:: Wybrany tekst

Chevron zakończy poszukiwanie gazu łupkowego w Polsce
Amerykański koncern Chevron kończy poszukiwanie gazu łupkowego w Polsce. "New York Times" pisze w sobotę, że według firmy jej zarobki w czwartym kwartale ub.r. spadły niemal o 30 proc. w porównaniu z 2013 r. do 3,5 mld USD, co przypisuje spadkowi cen ropy.
Chevron w największym zakresie z koncernów zachodnich zaangażował się w Europie Wschodniej - pisze NYT. Oprócz odwiertów próbnych w Polsce i Rumunii podpisał też umowy z Ukraina i Litwą.
Polski oddział tej drugiej co do wielkości firmy paliwowej w USA postanowił zakończyć poszukiwanie gazu łupkowego w Polsce, gdyż kraj nie jest konkurencyjny w porównaniu do innych państw, w których działa firma - napisano w komunikacie Chevronu.

::::
:: Dostarczone wiersze

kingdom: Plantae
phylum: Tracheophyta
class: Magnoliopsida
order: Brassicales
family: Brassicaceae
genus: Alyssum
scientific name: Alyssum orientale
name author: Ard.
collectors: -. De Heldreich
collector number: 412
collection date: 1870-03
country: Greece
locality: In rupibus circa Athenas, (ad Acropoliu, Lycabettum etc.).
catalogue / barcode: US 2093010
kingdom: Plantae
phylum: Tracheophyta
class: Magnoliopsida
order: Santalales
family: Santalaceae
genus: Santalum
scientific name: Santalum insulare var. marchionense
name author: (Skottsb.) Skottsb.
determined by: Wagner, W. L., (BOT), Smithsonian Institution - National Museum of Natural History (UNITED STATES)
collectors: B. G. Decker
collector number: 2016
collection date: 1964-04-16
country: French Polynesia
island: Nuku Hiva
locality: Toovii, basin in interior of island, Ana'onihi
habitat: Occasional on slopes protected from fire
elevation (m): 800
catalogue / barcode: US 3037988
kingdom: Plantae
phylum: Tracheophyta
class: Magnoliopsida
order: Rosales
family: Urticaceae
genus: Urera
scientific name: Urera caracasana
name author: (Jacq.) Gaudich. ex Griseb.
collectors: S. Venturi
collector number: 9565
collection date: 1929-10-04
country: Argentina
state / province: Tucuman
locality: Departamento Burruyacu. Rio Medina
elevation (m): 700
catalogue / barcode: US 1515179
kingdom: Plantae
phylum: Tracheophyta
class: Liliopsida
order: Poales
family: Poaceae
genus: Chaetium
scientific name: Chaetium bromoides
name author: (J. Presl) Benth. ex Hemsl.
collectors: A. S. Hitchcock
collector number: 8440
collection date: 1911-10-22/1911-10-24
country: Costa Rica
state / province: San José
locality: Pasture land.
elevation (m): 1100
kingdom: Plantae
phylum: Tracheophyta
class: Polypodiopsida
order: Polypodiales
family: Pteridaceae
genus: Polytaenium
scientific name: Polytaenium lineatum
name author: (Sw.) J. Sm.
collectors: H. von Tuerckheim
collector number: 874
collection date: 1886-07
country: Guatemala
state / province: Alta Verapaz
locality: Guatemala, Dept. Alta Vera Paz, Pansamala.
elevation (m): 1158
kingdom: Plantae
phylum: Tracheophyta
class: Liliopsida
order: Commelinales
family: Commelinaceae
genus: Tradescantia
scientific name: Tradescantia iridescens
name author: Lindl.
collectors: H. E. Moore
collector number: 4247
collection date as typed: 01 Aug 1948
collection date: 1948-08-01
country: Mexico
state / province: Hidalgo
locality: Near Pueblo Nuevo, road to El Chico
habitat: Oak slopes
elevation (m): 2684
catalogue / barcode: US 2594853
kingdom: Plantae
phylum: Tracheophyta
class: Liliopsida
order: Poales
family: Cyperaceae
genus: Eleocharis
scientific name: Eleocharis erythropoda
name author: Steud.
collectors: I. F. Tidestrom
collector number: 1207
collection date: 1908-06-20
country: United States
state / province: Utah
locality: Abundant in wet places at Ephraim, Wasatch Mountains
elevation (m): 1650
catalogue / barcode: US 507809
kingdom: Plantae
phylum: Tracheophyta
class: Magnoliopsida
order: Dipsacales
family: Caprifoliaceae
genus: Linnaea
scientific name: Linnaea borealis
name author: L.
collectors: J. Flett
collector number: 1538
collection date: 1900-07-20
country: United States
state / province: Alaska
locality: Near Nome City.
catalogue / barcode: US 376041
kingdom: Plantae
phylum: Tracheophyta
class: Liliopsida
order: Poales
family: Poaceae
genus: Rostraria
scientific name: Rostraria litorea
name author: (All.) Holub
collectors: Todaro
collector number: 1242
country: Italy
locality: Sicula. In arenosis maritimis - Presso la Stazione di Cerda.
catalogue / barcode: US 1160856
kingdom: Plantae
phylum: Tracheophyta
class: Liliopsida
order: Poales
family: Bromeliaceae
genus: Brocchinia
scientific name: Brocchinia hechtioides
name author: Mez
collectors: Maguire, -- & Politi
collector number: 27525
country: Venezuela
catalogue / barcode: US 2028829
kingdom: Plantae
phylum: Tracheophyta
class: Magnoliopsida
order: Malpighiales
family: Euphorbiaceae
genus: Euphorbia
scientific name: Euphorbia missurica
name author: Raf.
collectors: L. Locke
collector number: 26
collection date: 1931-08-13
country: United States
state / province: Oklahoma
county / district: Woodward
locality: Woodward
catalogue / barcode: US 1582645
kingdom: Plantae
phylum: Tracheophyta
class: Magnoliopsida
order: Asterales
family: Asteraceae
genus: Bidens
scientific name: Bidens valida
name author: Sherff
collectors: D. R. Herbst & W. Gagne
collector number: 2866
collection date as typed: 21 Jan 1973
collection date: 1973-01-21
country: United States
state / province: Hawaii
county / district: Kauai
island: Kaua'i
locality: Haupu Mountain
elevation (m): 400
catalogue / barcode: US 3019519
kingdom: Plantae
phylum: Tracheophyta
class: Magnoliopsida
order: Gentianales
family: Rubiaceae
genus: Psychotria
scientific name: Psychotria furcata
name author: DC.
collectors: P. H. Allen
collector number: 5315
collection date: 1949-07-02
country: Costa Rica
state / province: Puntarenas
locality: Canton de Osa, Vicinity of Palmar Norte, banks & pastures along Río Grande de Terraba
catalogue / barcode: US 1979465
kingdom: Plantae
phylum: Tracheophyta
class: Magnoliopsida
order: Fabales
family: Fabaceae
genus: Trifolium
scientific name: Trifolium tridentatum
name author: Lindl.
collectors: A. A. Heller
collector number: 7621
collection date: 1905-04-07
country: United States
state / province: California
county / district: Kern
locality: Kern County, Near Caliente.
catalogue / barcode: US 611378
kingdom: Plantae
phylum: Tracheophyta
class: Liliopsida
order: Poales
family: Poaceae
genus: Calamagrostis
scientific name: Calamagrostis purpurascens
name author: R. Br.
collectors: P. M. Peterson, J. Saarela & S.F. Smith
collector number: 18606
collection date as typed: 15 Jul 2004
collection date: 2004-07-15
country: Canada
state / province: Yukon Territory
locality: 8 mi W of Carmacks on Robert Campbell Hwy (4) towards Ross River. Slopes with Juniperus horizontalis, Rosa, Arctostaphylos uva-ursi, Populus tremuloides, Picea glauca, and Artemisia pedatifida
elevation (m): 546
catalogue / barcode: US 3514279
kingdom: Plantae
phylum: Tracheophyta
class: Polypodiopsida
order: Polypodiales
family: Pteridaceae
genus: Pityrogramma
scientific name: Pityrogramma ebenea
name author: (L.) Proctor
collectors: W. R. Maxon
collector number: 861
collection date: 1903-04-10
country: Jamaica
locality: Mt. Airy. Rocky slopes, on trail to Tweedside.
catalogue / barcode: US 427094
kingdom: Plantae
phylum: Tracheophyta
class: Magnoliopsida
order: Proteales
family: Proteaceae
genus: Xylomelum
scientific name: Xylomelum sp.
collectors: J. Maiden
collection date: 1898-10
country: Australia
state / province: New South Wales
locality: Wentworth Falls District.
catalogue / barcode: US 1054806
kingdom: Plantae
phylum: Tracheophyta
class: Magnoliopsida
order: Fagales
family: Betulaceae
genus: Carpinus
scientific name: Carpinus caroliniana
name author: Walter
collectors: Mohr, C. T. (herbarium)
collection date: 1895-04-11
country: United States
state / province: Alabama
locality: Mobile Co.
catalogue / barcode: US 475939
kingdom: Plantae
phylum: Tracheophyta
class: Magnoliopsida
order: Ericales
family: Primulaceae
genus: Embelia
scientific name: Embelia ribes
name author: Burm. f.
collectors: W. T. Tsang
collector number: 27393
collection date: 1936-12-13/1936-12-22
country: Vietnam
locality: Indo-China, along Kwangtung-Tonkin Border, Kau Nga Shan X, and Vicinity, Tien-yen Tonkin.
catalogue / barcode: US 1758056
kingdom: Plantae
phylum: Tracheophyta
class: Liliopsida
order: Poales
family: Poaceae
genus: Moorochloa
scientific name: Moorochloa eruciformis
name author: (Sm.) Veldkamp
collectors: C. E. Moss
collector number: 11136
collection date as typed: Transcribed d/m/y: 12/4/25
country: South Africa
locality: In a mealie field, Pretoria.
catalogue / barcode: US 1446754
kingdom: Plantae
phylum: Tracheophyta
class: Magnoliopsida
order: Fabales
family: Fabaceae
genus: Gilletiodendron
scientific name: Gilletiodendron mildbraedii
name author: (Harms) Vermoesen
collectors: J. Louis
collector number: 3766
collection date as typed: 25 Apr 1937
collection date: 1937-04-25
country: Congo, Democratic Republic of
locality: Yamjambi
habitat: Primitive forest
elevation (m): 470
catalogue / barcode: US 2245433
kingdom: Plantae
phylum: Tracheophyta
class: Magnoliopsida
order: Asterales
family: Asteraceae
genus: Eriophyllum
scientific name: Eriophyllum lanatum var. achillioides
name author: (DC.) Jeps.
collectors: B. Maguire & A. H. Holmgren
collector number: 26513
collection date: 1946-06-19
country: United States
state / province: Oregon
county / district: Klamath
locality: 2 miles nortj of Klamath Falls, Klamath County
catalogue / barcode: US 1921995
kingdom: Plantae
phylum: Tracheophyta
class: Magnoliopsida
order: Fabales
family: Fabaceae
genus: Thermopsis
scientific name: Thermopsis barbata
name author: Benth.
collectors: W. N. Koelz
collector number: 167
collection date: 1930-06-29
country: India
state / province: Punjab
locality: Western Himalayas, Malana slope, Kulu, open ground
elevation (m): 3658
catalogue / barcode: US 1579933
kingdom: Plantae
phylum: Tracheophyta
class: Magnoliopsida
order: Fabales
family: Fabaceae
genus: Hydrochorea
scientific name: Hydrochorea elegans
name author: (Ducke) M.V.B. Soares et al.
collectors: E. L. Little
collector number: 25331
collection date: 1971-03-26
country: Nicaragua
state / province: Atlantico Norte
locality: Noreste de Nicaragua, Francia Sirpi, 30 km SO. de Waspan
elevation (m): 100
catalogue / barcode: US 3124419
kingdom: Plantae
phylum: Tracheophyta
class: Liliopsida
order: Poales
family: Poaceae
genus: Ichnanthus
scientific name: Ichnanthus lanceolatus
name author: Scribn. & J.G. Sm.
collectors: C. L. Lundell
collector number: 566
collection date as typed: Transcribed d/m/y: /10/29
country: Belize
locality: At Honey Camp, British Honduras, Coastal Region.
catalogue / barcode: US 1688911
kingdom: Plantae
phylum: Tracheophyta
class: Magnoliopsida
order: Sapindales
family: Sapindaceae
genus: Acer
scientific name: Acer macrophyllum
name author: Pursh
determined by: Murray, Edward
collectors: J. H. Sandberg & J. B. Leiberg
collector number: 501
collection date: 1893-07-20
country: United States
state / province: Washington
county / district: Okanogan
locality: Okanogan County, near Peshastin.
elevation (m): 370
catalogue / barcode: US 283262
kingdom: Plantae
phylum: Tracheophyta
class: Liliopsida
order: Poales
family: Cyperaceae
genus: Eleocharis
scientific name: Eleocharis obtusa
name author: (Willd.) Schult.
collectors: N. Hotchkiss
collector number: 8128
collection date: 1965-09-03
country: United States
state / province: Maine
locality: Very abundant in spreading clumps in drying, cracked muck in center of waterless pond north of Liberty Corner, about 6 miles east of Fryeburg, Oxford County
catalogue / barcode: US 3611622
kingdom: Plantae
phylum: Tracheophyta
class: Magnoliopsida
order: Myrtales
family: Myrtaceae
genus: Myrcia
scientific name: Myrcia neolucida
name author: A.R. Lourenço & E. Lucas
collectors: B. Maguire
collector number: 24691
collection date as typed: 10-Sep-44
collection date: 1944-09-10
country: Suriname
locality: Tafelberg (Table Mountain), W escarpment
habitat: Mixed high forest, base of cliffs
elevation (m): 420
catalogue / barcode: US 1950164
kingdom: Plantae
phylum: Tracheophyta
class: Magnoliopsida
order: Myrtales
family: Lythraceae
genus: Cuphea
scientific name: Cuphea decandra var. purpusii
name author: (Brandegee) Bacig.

::::

#### [Zadania do wykonania]
A. Wymień w mianowniku wszystkie państwa, w których według tekstu o wycofaniu się Chevronu z Polski koncern wykonywał odwierty próbne lub podpisał umowy.
B. Napisz dalszy ciąg tekstu o wycofaniu się Chevronu z Polski, zaczynając po jego ostatnim zdaniu.

#### [Rozwiązania zadań]
A. Polska, Rumunia, Ukraina, Litwa

B.
Koncern podał też, że nadal rozważa wyniki uzyskane z odwiertów w Rumunii. Firma wycofała się już z Litwy i choć nadal utrzymuje swoje biuro na Ukrainie, jakiekolwiek działania tam są w impasie.
Jak pisze NYT, "wycofanie się Chevronu z Polski odzwierciedla presję wywieraną na wszystkie firmy naftowe, by ograniczyły wydatki po niedawnym spadku cen ropy o 60 proc. Ale w Europie zabiegi Chevronu pokrzyżowały trudne warunki geologiczne i sztywna opozycja społeczeństwa motywowana racjami ekologicznymi".
Gazeta w tym kontekście dodaje, że wydobycie gazu i ropy z łupków często wymaga kontrowersyjnej techniki szczelinowania hydraulicznego, czyli wtryskiwania pod bardzo dużym ciśnieniem mieszanki wody, piasku i środków chemicznych do odwiertów poziomych. Obrońcy środowiska naturalnego obawiają się, że może ono stwarzać ryzyko dla gleby, wód gruntowych i zdrowia ludzkiego.
W ostatnich latach polskie Ministerstwo Środowiska wydało ponad 100 koncesji na poszukiwanie gazu niekonwencjonalnego w Polsce, m.in. dla firm: Chevron, PGNiG, Lotos i Orlen Upstream. Z Polski wycofał się m.in. Exxon, Total i Marathon. Według NYT Chevron jest ostatnią firmą, która wycofała się z Polski.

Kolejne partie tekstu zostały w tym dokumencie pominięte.